Quelques semaines à peine après l’affaiblissement de la loi européenne sur le devoir de vigilance par les eurodéputés, son équivalent français trouve une première application retentissante dans le secteur agroalimentaire. Le géant français Compagnie Fruitière, leader de l’importation de bananes en Europe, a été mis en demeure le 9 décembre par un collectif d’ONG, dont Transparency International et ActionAid France, pour des atteintes présumées aux droits humains et à l’environnement dans sa filiale camerounaise, les Plantations du Haut Penja (PHP).
Une filiale camerounaise sous pression
La PHP,qui exploite près de 5 000 hectares de bananeraies dans l’ouest du Cameroun et emploie environ 6 000 personnes, est au cœur de la procédure. Les organisations signataires dénoncent des conditions de travail alarmantes : des journées pouvant atteindre 12 à 15 heures pour un salaire dérisoire d’environ 90 euros mensuels, des licenciements abusifs fréquents et une exposition des travailleurs à des pesticides dangereux sans protection individuelle suffisante. Ces allégations surviennent alors que la filiale traverse une période de turbulences économiques. Selon les données de l’Association bananière du Cameroun, les exportations de la PHP ont chuté de 10% en juillet 2025 par rapport à l’année précédente.

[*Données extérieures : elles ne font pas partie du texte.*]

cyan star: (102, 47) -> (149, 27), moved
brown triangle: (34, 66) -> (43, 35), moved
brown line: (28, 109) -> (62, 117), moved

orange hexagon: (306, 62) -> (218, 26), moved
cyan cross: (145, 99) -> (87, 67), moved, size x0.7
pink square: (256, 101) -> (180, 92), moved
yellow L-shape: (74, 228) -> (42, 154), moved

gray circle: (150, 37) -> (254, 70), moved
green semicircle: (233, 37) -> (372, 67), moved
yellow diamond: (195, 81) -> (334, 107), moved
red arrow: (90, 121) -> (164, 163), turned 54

Une tendance à la baisse également observée en avril 2025, où ses exportations avaient reculé de 10.6%.
Des engagements environnementaux face aux accusations
Ces mises en cause contrastent avec les engagements publics et les investissements technologiques affichés par le groupe marseillais.Compagnie Fruitière promeut une « feuille de route pour une production durable » élaborée avec le WWF France, prévoyant notamment d’étendre ses surfaces cultivées en bio et de réduire l’usage de produits phytosanitaires. Le groupe a aussi développé un logiciel agricole innovant, FARMS, déployé sur 14 000 hectares. Présenté comme un outil d’agriculture de précision, il vise à optimiser les rendements, réduire la pression des maladies et permettre une meilleure traçabilité du travail. Pour ses promoteurs, cette technologie est un levier pour une production plus durable et un moyen de « responsabiliser les gens, pas de les remplacer ».
Un marché en recomposition
La baisse d’activité de la PHP,le leader historique, profite à ses concurrents directs et redessine le marché camerounais de la banane, pourtant crucial pour les exportations nationales. En juillet 2025, tandis que la PHP perdait 1 021 tonnes d’exportations, la Cameroon Development Corporation (CDC) a vu ses expéditions bondir de 46.8%. Dans le même temps, une autre filiale de Compagnie Fruitière au Cameroun, la Compagnie des Bananes de Mondoni (CDBM), a accru ses exportations de 41.8%. Cette dynamique concurrentielle a permis au secteur dans son ensemble d’afficher une croissance de 8.4% des exportations en juillet 2025.
La mise en demeure adressée à Compagnie Fruitière lance un test concret pour la loi française sur le devoir de vigilance des multinationales. Elle place le groupe dans l’obligation de répondre point par point aux accusations et de démontrer l’efficacité de ses dispositifs de contrôle sur sa chaîne d’approvisionnement. La suite de la procédure, qui pourrait conduire devant le tribunal judiciaire de Paris, sera scrutée comme un premier indicateur de la capacité de ce texte à impacter les pratiques des grands groupes à l’étranger.